Sounds obvious! In the software development industry, it still isn't...and his book was published back in 2009!

...but do you know who was advocating usability testing (without even knowing it) even earlier than that?

Here's a snippet from a postmortem on Gamasutra, where the developers of Diablo II discuss their process:

We used what we call the "Mom test": could Mom figure this out without reading a manual? If we see new players struggling with how to sell items, we look at how they're trying to do it and make that way work too. We strove to make the interface as transparent as possible.

Diablo II shipped in 2000, nearly a decade before Steve Krug's book made it to shelves.


There's plenty more examples if you look close enough. Another one I can think of, just off the top of my head, is the proliferation of 2-Factor Authentication in today's security policy. Do you have your accounts secured with 2-Factor Auth? (Hint: you should!) Google is a pretty good litmus test of pushing technology; their Google Authenticator was launched around 2010, adoption grew slowly after that.

Blizzard was issuing 2fa authenticators to their fanbase back in 2005. Video games win again.

If you know of some more examples, send me them!

If it hasn't already been made official, I feel like I should state it aloud. Call it a hunch, a theory, a hypothesis (perhaps the Holmes Hypothesis?) if you will:

Any "innovation" in business technology can be traced back to a matching earlier innovation already achieved in video game technology.

Whenever we (in the biz-app world) think we've "cracked the code", it turns out that the video game industry has already solved it.

The next most immediate question becomes: why aren't we paying more attention to these innovations and adopting them? Is it because we think we know better? In 2021, do the adults in the room still think that "video games are child's play"? That was certainly the sentiment when I entered software development in 1997. It is a backwards way of thinking. Not all software developers are game developers...but all game developers are software developers.
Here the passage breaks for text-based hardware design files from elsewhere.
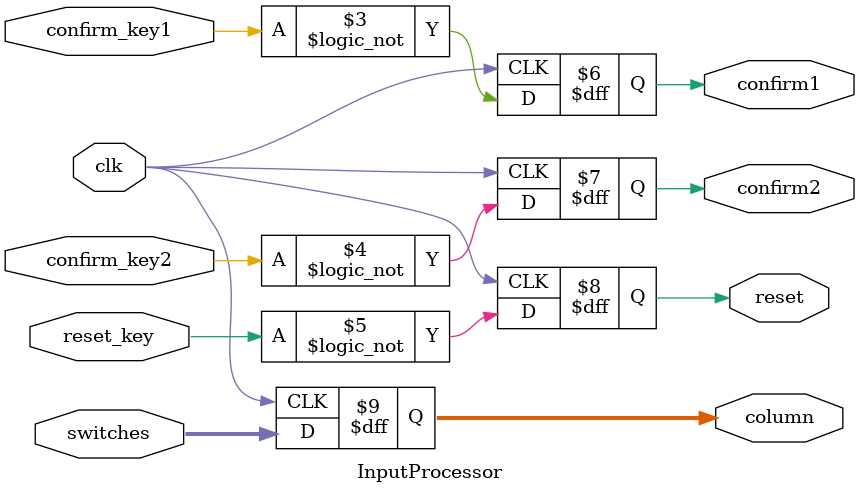
<source format=v>
module InputProcessor (
    input clk,               
    input [2:0] switches,    
    input confirm_key1,       
input confirm_key2,
    input reset_key,       
    output reg [2:0] column, 
    output reg confirm1,       
output reg confirm2,
    output reg reset        
);

    always @(posedge clk) begin
        column <= switches; 
    end

    always @(posedge clk) begin
        confirm1 <= !confirm_key1; 
	confirm2 <= !confirm_key2;
        reset <= !reset_key;      
    end

endmodule

</source>
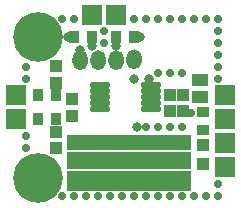
<source format=gts>
G04*
G04 #@! TF.GenerationSoftware,Altium Limited,Altium Designer,22.9.1 (49)*
G04*
G04 Layer_Color=8388736*
%FSLAX25Y25*%
%MOIN*%
G70*
G04*
G04 #@! TF.SameCoordinates,15CD16B4-1F33-4ED9-8E61-9E20C37C55A6*
G04*
G04*
G04 #@! TF.FilePolarity,Negative*
G04*
G01*
G75*
%ADD11C,0.00500*%
%ADD16C,0.01181*%
%ADD17C,0.00394*%
%ADD18R,0.05339X0.04153*%
G04:AMPARAMS|DCode=21|XSize=65.87mil|YSize=19.02mil|CornerRadius=5.38mil|HoleSize=0mil|Usage=FLASHONLY|Rotation=0.000|XOffset=0mil|YOffset=0mil|HoleType=Round|Shape=RoundedRectangle|*
%AMROUNDEDRECTD21*
21,1,0.06587,0.00827,0,0,0.0*
21,1,0.05512,0.01902,0,0,0.0*
1,1,0.01076,0.02756,-0.00413*
1,1,0.01076,-0.02756,-0.00413*
1,1,0.01076,-0.02756,0.00413*
1,1,0.01076,0.02756,0.00413*
%
%ADD21ROUNDEDRECTD21*%
%ADD22R,0.04343X0.03950*%
%ADD23R,0.03556X0.04343*%
%ADD24R,0.04343X0.03556*%
%ADD25R,0.03950X0.03950*%
%ADD26R,0.06800X0.06800*%
%ADD27R,0.06800X0.06800*%
%ADD28C,0.16548*%
%ADD29C,0.02800*%
%ADD30C,0.03162*%
G36*
X508859Y293905D02*
X467500D01*
Y300298D01*
X508859D01*
Y293905D01*
D02*
G37*
G36*
X508874Y301008D02*
X467500D01*
Y306668D01*
X508874D01*
Y301008D01*
D02*
G37*
G36*
X508887Y307382D02*
X467500D01*
Y312283D01*
X508887D01*
Y307382D01*
D02*
G37*
G36*
X473126Y334354D02*
X474367Y335932D01*
Y339007D01*
X473020Y340354D01*
X471020D01*
X469717Y339051D01*
X469641Y335971D01*
X470913Y334354D01*
X473126D01*
D02*
G37*
G36*
X479126D02*
X480367Y335932D01*
Y339007D01*
X479020Y340354D01*
X477020D01*
X475716Y339051D01*
X475641Y335971D01*
X476913Y334354D01*
X479126D01*
D02*
G37*
G36*
X485126D02*
X486367Y335932D01*
Y339007D01*
X485020Y340354D01*
X483020D01*
X481716Y339051D01*
X481641Y335971D01*
X482913Y334354D01*
X485126D01*
D02*
G37*
G36*
X491107Y334631D02*
X492348Y336209D01*
Y339283D01*
X491000Y340631D01*
X489000D01*
X487697Y339328D01*
X487621Y336248D01*
X488893Y334631D01*
X491107D01*
D02*
G37*
D11*
X486367Y337865D02*
G03*
X481672Y337865I-2348J137D01*
G01*
Y336594D02*
G03*
X486367Y336594I2348J111D01*
G01*
X475672D02*
G03*
X480367Y336594I2348J111D01*
G01*
Y337865D02*
G03*
X475672Y337865I-2348J137D01*
G01*
X469672Y336594D02*
G03*
X474367Y336594I2348J111D01*
G01*
Y337865D02*
G03*
X469672Y337865I-2348J137D01*
G01*
X487652Y336870D02*
G03*
X492348Y336870I2348J111D01*
G01*
Y338142D02*
G03*
X487652Y338142I-2348J137D01*
G01*
X486367Y336594D02*
Y337865D01*
X481672Y336594D02*
Y337865D01*
X475672Y336594D02*
Y337865D01*
X480367Y336594D02*
Y337865D01*
X469672Y336594D02*
Y337865D01*
X474367Y336594D02*
Y337865D01*
X487652Y336870D02*
Y338142D01*
X492348Y336870D02*
Y338142D01*
D16*
X484000Y338000D02*
D03*
X478000D02*
D03*
X472000D02*
D03*
X489980Y338277D02*
D03*
D17*
X484020Y335223D02*
D03*
X478020D02*
D03*
X472020D02*
D03*
X490000Y335500D02*
D03*
D18*
X511800Y325043D02*
D03*
Y330757D02*
D03*
D21*
X495465Y328937D02*
D03*
Y326969D02*
D03*
Y325000D02*
D03*
Y323031D02*
D03*
Y321063D02*
D03*
X478535D02*
D03*
Y323031D02*
D03*
Y325000D02*
D03*
Y326969D02*
D03*
Y328937D02*
D03*
D22*
X506300Y320244D02*
D03*
Y325756D02*
D03*
X469181Y318850D02*
D03*
Y324362D02*
D03*
X464000Y308000D02*
D03*
Y313512D02*
D03*
X502000Y320244D02*
D03*
Y325756D02*
D03*
X464000Y335362D02*
D03*
Y329850D02*
D03*
D23*
X463953Y325606D02*
D03*
X458047D02*
D03*
X463953Y317764D02*
D03*
X458047D02*
D03*
X475953Y345000D02*
D03*
X470047D02*
D03*
X484094Y345000D02*
D03*
X490000D02*
D03*
D24*
X513000Y314047D02*
D03*
Y319953D02*
D03*
D25*
X513000Y302850D02*
D03*
Y309150D02*
D03*
D26*
X450606Y325606D02*
D03*
Y317606D02*
D03*
X520394Y325606D02*
D03*
Y301606D02*
D03*
Y309606D02*
D03*
Y317606D02*
D03*
D27*
X484000Y352394D02*
D03*
X476000D02*
D03*
D28*
X458000Y345000D02*
D03*
Y298000D02*
D03*
D29*
X509072Y319744D02*
D03*
X506000Y315000D02*
D03*
X518000Y331000D02*
D03*
X506000Y333000D02*
D03*
X502000D02*
D03*
X498000D02*
D03*
X480000Y343000D02*
D03*
Y347000D02*
D03*
X494000Y315000D02*
D03*
X498000D02*
D03*
X502000D02*
D03*
X454000Y312000D02*
D03*
Y308000D02*
D03*
X466000Y292000D02*
D03*
X470000D02*
D03*
X474000D02*
D03*
X478000D02*
D03*
X482000D02*
D03*
X486000D02*
D03*
X490000D02*
D03*
X494000D02*
D03*
X498000D02*
D03*
X502000D02*
D03*
X506000D02*
D03*
X510000D02*
D03*
X514000D02*
D03*
X518000D02*
D03*
Y296000D02*
D03*
X454000Y331000D02*
D03*
Y335000D02*
D03*
X466000Y351000D02*
D03*
X470000D02*
D03*
X518000Y335000D02*
D03*
Y339000D02*
D03*
Y343000D02*
D03*
Y347000D02*
D03*
Y351000D02*
D03*
X514000D02*
D03*
X510000D02*
D03*
X506000D02*
D03*
X502000D02*
D03*
X498000D02*
D03*
X494000D02*
D03*
X490000D02*
D03*
D30*
X491000Y315000D02*
D03*
X476000Y342000D02*
D03*
X484000D02*
D03*
X472020Y340835D02*
D03*
X468000Y345000D02*
D03*
X492000D02*
D03*
X490000Y331000D02*
D03*
X495000D02*
D03*
M02*

</source>
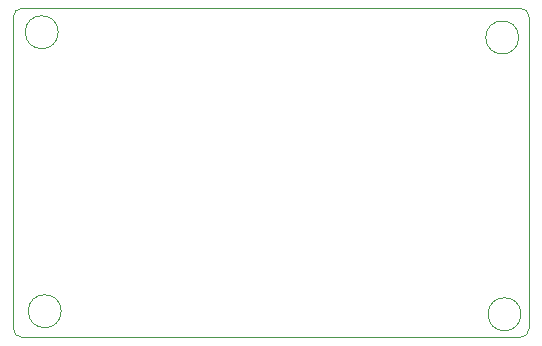
<source format=gbr>
%TF.GenerationSoftware,KiCad,Pcbnew,(5.1.8)-1*%
%TF.CreationDate,2020-12-16T21:52:19-05:00*%
%TF.ProjectId,Arduino Clone,41726475-696e-46f2-9043-6c6f6e652e6b,1.0*%
%TF.SameCoordinates,Original*%
%TF.FileFunction,Profile,NP*%
%FSLAX46Y46*%
G04 Gerber Fmt 4.6, Leading zero omitted, Abs format (unit mm)*
G04 Created by KiCad (PCBNEW (5.1.8)-1) date 2020-12-16 21:52:19*
%MOMM*%
%LPD*%
G01*
G04 APERTURE LIST*
%TA.AperFunction,Profile*%
%ADD10C,0.050000*%
%TD*%
G04 APERTURE END LIST*
D10*
X185356500Y-126746000D02*
G75*
G03*
X185356500Y-126746000I-1397000J0D01*
G01*
X146431000Y-126492000D02*
G75*
G03*
X146431000Y-126492000I-1397000J0D01*
G01*
X185166000Y-103314500D02*
G75*
G03*
X185166000Y-103314500I-1397000J0D01*
G01*
X146177000Y-102870000D02*
G75*
G03*
X146177000Y-102870000I-1397000J0D01*
G01*
X185293000Y-100838000D02*
G75*
G02*
X186055000Y-101600000I0J-762000D01*
G01*
X186055000Y-127952500D02*
G75*
G02*
X185293000Y-128714500I-762000J0D01*
G01*
X143129000Y-128714500D02*
G75*
G02*
X142367000Y-127952500I0J762000D01*
G01*
X142367000Y-101600000D02*
G75*
G02*
X143129000Y-100838000I762000J0D01*
G01*
X143129000Y-100838000D02*
X185293000Y-100838000D01*
X142367000Y-127952500D02*
X142367000Y-101600000D01*
X185293000Y-128714500D02*
X143129000Y-128714500D01*
X186055000Y-101600000D02*
X186055000Y-127952500D01*
M02*

</source>
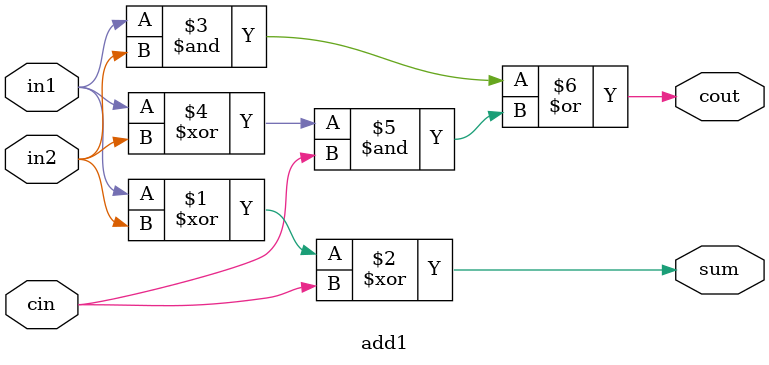
<source format=v>
module add1(in1, in2, cin, sum, cout);
  input in1,in2, cin;
  output sum, cout;
  
  assign sum = ((in1^in2)^cin);
  assign cout = (in1&in2)|((in1^in2)&cin);
endmodule









</source>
The video game industry is challenged in ways we aren't. The customer base is far pickier. It's elective rather than proscriptive. It may even boil down to mindset: perhaps in our dry, dull biz-app world, we're not asking ourselves "What if it could be like x?" and instead, repeat the corporate mantra of "We don't operate like that around here." We don't have to break the rules, we make them.

The video game industry has no choice but be forced to make their products a joy to use.

And as long as we continue to stick to our old, ignorant ways, we'll continue to see video-game driven innovation eventually make its way into business software. That is, if our companies last long enough. I suspect there are a few of us who do embrace that innovation. Mailchimp is one. Wrapmate will be another. Who else is out there?

Maybe it's time to pay a little more attention.